*** Opening of Records shown ***

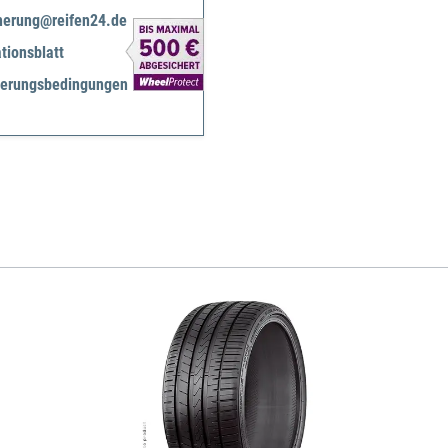
herung@reifen24.de
tionsblatt
herungsbedingungen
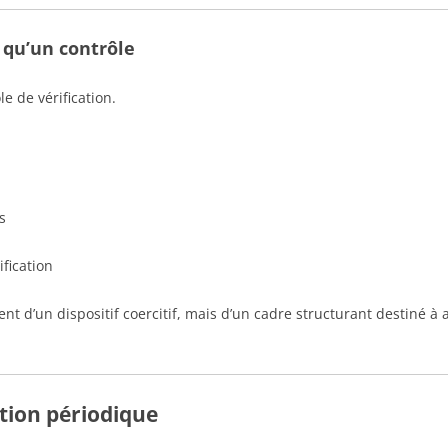
s qu’un contrôle
e de vérification.
s
ification
ment d’un dispositif coercitif, mais d’un cadre structurant destiné 
cation périodique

*** Close of Records shown ***

Take every entry and repeat it verbatim, minus the pictures.

herung@reifen24.de
tionsblatt
herungsbedingungen
s qu’un contrôle
e de vérification.
s
ification
ment d’un dispositif coercitif, mais d’un cadre structurant destiné 
cation périodique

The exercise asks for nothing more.